The life of an astronaut may sound like a glamorous career but it requires a lot of hard work and sacrifice. They have to spend weeks or even months at a time away from Earth, their loved ones and the warm embrace of gravity. They have to endure an endless stream of “Tang” jokes. Sometimes they even have to drink recycled wastewater.
We say “sometimes” because not every drop of astronaut urine is recycled into palatable water. The urine they expel into their spacesuits is simply flushed away or discarded when they return to the spacecraft. A new space suit designed by scientists at Weill Cornell Medicine and Cornell University inspired by Frank Herbert’s Dune novels could make spacewalks longer and less disgusting by recycling their expelled urine in a special filtration backpack. The research and design teams from both schools published a paper of their findings in the scientific journal Frontiers.
These suits are referred to as “stillsuits” in the Dune universe and can capture moisture to recycle it into drinkable water as soldiers trek and battle across the barren desert world of Arrakis. The real-life, proposed stillsuits do roughly the same thing. The new stillsuits have a “vacuum-based external catheter leading to a combined forward-reverse osmosis unit” that astronauts carry on their back, says the study’s lead author and research staff member Sofia Etlin in a press release.

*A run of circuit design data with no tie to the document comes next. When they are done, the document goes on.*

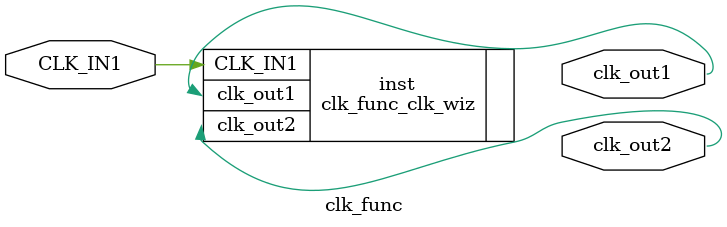
<source format=v>


`timescale 1ps/1ps

(* CORE_GENERATION_INFO = "clk_func,clk_wiz_v5_4_1_0,{component_name=clk_func,use_phase_alignment=true,use_min_o_jitter=false,use_max_i_jitter=false,use_dyn_phase_shift=false,use_inclk_switchover=false,use_dyn_reconfig=false,enable_axi=0,feedback_source=FDBK_AUTO,PRIMITIVE=MMCM,num_out_clk=2,clkin1_period=20.000,clkin2_period=10.0,use_power_down=false,use_reset=false,use_locked=false,use_inclk_stopped=false,feedback_type=SINGLE,CLOCK_MGR_TYPE=NA,manual_override=false}" *)

module clk_func 
 (
  // Clock out ports
  output        clk_out1,
  output        clk_out2,
 // Clock in ports
  input         CLK_IN1
 );

  clk_func_clk_wiz inst
  (
  // Clock out ports  
  .clk_out1(clk_out1),
  .clk_out2(clk_out2),
 // Clock in ports
  .CLK_IN1(CLK_IN1)
  );

endmodule

</source>
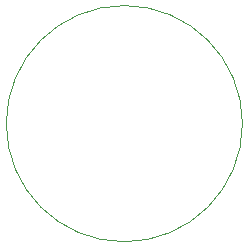
<source format=gbr>
%TF.GenerationSoftware,KiCad,Pcbnew,8.0.1*%
%TF.CreationDate,2024-07-23T23:42:04-04:00*%
%TF.ProjectId,PartyTorch-PCB,50617274-7954-46f7-9263-682d5043422e,rev?*%
%TF.SameCoordinates,Original*%
%TF.FileFunction,Profile,NP*%
%FSLAX46Y46*%
G04 Gerber Fmt 4.6, Leading zero omitted, Abs format (unit mm)*
G04 Created by KiCad (PCBNEW 8.0.1) date 2024-07-23 23:42:04*
%MOMM*%
%LPD*%
G01*
G04 APERTURE LIST*
%TA.AperFunction,Profile*%
%ADD10C,0.050000*%
%TD*%
G04 APERTURE END LIST*
D10*
X135770000Y-108780000D02*
G75*
G02*
X115770000Y-108780000I-10000000J0D01*
G01*
X115770000Y-108780000D02*
G75*
G02*
X135770000Y-108780000I10000000J0D01*
G01*
M02*

</source>
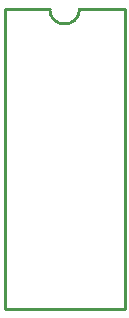
<source format=gbr>
G04 start of page 7 for group -4079 idx -4079 *
G04 Title: XBEE_dip, topsilk *
G04 Creator: pcb 20110918 *
G04 CreationDate: Mon 04 Jun 2012 06:09:33 PM GMT UTC *
G04 For: ed *
G04 Format: Gerber/RS-274X *
G04 PCB-Dimensions: 100000 125000 *
G04 PCB-Coordinate-Origin: lower left *
%MOIN*%
%FSLAX25Y25*%
%LNTOPSILK*%
%ADD50C,0.0100*%
G54D50*X30000Y114490D02*Y14490D01*
X70000D01*
Y114490D01*
X30000D02*X45000D01*
X55000D02*X70000D01*
X45000D02*G75*G03X55000Y114490I5000J0D01*G01*
M02*

</source>
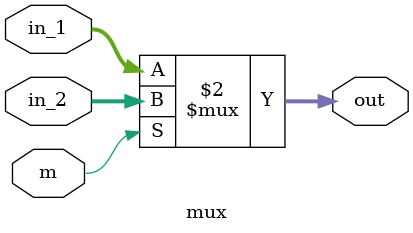
<source format=v>
`timescale 1ns / 1ps


module mux(
	input m, // control signal
	input [3:0] in_1,in_2,
	output [3:0] out
);
	assign out=(m==0?in_1:in_2);

endmodule // mux

</source>
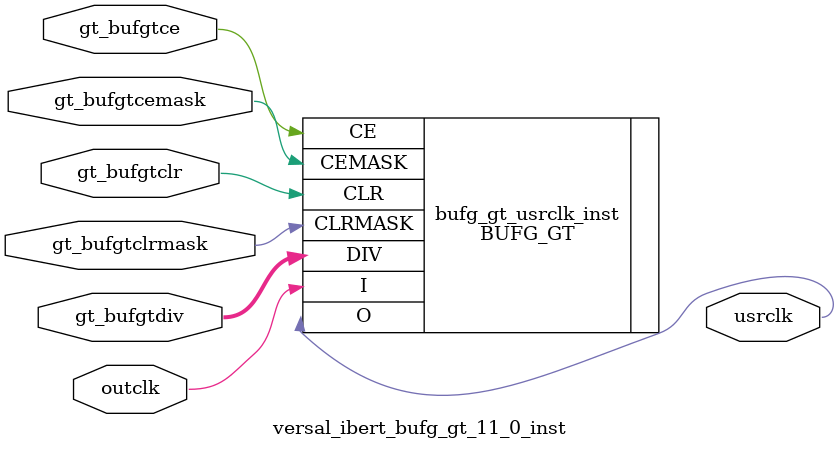
<source format=v>




`timescale 1ns / 1ps



module versal_ibert_bufg_gt_11_0_inst  (
    input outclk,
    input gt_bufgtce,
    input gt_bufgtcemask,
    input gt_bufgtclr,
    input gt_bufgtclrmask,
    input [2:0] gt_bufgtdiv,
    output usrclk
    );
     
      wire sync_ce;
      wire sync_clr;

      //BUFG_GT_SYNC sync_clr_ce (.CESYNC(sync_ce), .CLRSYNC(sync_clr), .CE(gt_bufgtce), .CLK(outclk), .CLR(gt_bufgtclr));
    //assign usrclk = outclk;
      BUFG_GT #(
        .SIM_DEVICE ("VERSAL_PREMIUM")
      ) bufg_gt_usrclk_inst (
        .CE      (gt_bufgtce),
        .CEMASK  (gt_bufgtcemask),
        .CLR     (gt_bufgtclr),
        .CLRMASK (gt_bufgtclrmask),
        .DIV     (gt_bufgtdiv),
        .I       (outclk),
        .O       (usrclk)
      );
endmodule
//------}

</source>
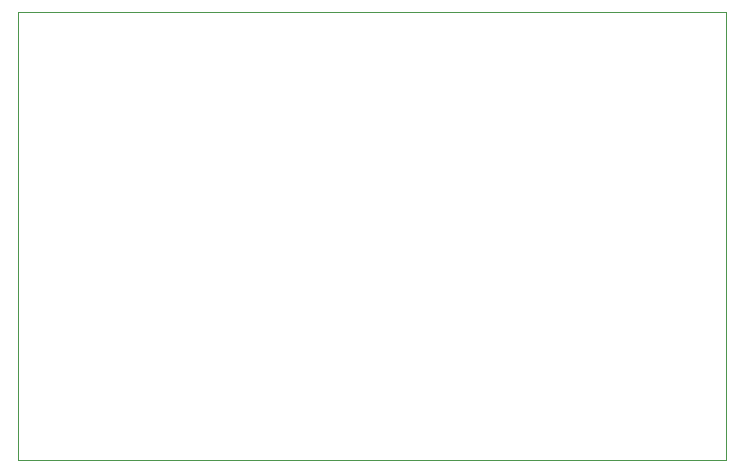
<source format=gbr>
%TF.GenerationSoftware,KiCad,Pcbnew,7.0.2*%
%TF.CreationDate,2023-05-24T11:08:55-03:00*%
%TF.ProjectId,Fonte-de-corrente-SWLS_V0,466f6e74-652d-4646-952d-636f7272656e,rev?*%
%TF.SameCoordinates,Original*%
%TF.FileFunction,Profile,NP*%
%FSLAX46Y46*%
G04 Gerber Fmt 4.6, Leading zero omitted, Abs format (unit mm)*
G04 Created by KiCad (PCBNEW 7.0.2) date 2023-05-24 11:08:55*
%MOMM*%
%LPD*%
G01*
G04 APERTURE LIST*
%TA.AperFunction,Profile*%
%ADD10C,0.100000*%
%TD*%
G04 APERTURE END LIST*
D10*
X12065000Y-32258000D02*
X72009000Y-32258000D01*
X72009000Y-70231000D01*
X12065000Y-70231000D01*
X12065000Y-32258000D01*
M02*

</source>
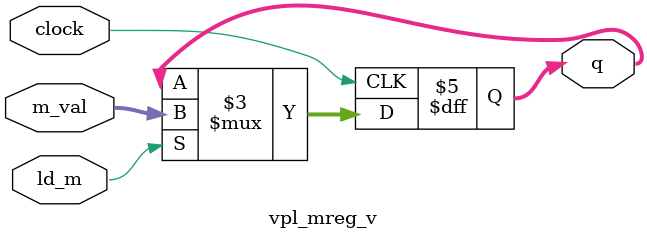
<source format=v>
module vpl_mreg_v(m_val,clock,ld_m,q);
	input[7:0] m_val;
	input ld_m,clock;
	output reg[7:0] q;
	
	always@(posedge clock)
		if(ld_m)
			q = m_val;
		else
			q = q;
endmodule

</source>
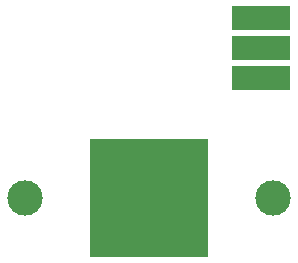
<source format=gbs>
G04 (created by PCBNEW (2012-oct-18)-testing) date Mon 29 Oct 2012 19:12:37 NZDT*
%MOIN*%
G04 Gerber Fmt 3.4, Leading zero omitted, Abs format*
%FSLAX34Y34*%
G01*
G70*
G90*
G04 APERTURE LIST*
%ADD10C,0.006*%
%ADD11R,0.196902X0.0787008*%
%ADD12C,0.11811*%
%ADD13R,0.393701X0.393701*%
G04 APERTURE END LIST*
G54D10*
G54D11*
X57500Y-53500D03*
X57500Y-54500D03*
X57500Y-55500D03*
G54D12*
X49615Y-59500D03*
X57884Y-59500D03*
G54D13*
X53750Y-59500D03*
M02*

</source>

The suits were designed with future NASA space missions in mind including the Artemis II and Artemis III missions that will orbit the moon and touch down on its south pole in the next two years. NASA and Axiom Space have already approved a spacesuit design for its moon missions but it looks like this new filtration system could be added to them. The stillsuits can also be used for the manned Mars space mission in the early 2030s.

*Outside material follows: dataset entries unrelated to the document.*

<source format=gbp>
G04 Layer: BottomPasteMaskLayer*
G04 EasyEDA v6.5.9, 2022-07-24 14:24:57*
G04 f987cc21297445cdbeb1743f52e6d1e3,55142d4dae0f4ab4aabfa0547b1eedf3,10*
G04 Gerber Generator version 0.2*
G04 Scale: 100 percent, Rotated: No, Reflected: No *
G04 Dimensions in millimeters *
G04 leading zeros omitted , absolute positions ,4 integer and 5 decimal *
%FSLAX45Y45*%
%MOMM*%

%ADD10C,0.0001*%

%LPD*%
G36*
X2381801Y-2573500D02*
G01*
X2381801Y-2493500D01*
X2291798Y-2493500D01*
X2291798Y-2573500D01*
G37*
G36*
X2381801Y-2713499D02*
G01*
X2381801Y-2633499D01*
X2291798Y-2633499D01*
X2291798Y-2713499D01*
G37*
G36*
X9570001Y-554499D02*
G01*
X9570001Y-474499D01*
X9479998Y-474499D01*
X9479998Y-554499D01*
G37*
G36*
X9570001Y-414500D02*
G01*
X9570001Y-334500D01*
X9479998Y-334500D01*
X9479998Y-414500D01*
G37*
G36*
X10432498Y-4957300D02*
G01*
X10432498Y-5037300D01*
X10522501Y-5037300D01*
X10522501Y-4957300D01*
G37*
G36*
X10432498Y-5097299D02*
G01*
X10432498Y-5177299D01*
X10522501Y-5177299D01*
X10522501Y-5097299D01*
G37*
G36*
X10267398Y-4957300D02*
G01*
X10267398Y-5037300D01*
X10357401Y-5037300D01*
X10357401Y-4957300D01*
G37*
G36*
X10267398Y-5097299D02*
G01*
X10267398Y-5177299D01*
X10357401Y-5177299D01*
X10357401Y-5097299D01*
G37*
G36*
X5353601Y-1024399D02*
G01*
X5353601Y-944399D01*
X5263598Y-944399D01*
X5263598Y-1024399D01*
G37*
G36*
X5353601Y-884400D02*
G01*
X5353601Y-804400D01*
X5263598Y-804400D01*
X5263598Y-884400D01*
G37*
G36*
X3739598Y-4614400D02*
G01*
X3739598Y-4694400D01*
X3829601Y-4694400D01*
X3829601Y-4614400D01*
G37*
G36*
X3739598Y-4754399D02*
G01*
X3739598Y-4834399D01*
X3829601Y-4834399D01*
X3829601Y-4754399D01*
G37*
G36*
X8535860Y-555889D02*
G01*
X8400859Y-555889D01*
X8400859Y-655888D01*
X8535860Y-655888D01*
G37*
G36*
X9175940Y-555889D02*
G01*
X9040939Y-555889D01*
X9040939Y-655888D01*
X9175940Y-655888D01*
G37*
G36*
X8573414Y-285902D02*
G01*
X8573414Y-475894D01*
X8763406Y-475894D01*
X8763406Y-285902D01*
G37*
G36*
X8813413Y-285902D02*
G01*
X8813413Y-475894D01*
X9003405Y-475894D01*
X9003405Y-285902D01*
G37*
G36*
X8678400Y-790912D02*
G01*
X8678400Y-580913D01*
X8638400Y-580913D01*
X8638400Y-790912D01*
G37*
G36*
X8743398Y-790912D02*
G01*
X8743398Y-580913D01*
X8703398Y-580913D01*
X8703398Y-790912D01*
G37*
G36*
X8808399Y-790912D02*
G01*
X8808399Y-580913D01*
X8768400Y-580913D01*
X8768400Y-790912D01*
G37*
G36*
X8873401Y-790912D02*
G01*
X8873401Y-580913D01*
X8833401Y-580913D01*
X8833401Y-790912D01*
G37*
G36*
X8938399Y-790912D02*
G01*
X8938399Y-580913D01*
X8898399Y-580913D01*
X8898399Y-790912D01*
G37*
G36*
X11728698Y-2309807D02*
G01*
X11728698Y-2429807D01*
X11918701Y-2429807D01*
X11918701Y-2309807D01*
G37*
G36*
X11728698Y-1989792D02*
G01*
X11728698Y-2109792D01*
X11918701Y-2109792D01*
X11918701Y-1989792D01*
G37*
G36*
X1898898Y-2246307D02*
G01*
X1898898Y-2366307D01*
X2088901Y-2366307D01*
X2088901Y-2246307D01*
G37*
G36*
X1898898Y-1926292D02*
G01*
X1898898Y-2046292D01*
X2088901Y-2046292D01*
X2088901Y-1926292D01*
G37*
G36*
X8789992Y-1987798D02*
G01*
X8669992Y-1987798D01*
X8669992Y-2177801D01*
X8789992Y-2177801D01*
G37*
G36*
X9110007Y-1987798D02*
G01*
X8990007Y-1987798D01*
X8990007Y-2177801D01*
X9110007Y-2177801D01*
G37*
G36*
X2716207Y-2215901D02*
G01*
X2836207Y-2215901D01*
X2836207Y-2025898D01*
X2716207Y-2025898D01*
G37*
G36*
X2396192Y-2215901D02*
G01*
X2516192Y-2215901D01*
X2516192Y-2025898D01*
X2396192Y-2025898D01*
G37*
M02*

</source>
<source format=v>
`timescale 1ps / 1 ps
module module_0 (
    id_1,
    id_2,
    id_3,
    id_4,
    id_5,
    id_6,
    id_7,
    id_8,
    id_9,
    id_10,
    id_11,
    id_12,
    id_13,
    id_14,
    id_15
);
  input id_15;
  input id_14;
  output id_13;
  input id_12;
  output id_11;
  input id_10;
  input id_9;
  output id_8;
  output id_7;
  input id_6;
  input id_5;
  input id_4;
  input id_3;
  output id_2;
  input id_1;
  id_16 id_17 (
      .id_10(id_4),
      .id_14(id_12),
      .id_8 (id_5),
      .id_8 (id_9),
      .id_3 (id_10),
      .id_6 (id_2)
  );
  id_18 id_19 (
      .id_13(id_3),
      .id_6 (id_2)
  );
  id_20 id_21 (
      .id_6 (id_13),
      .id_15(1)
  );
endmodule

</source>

The stillsuits will not only quench the astronauts’ thirst during spacewalks but it will also make them more hygienic. The traditional NASA spacesuit design that’s been in circulation since the 1970s only comes with a superabsorbent polymer to catch astronauts’ urine. That means pretty much every astronaut who’s gone on a space or moon walk has peed in their space pants.

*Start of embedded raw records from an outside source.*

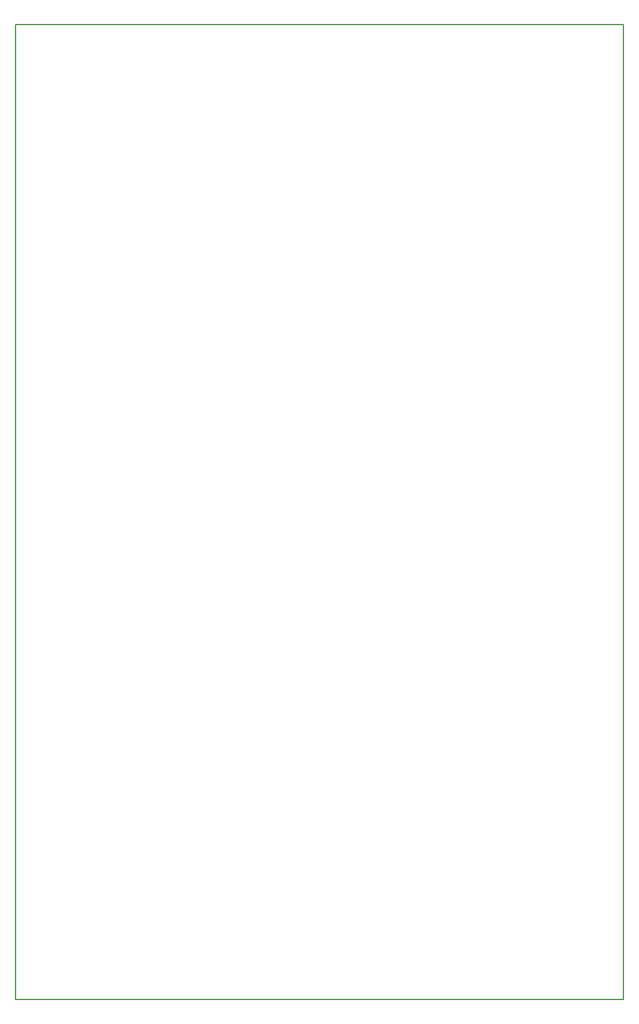
<source format=gbr>
G04 EasyPC Gerber Version 20.0.2 Build 4112 *
G04 #@! TF.Part,Single*
%FSLAX35Y35*%
%MOIN*%
%ADD12C,0.00500*%
X0Y0D02*
D02*
D12*
X12250Y250D02*
X350750D01*
Y542750*
X12250*
Y250*
X0Y0D02*
M02*

</source>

This outdated waste system has also led to hygiene and medical issues for astronauts like urinary tract infections (UTIs) and gastrointestinal problems. That’s why you’ve never seen Paul Atreides struggling with diverticulitis.
NASA hasn’t officially adopted Weill Cornell Medicine and Cornell University’s new spacesuit design for any of its upcoming space missions. We imagine that we’d urge NASA to fasttrack it if we had been on the International Space Station and ever had to endure a long spacewalk after drinking too much Tang.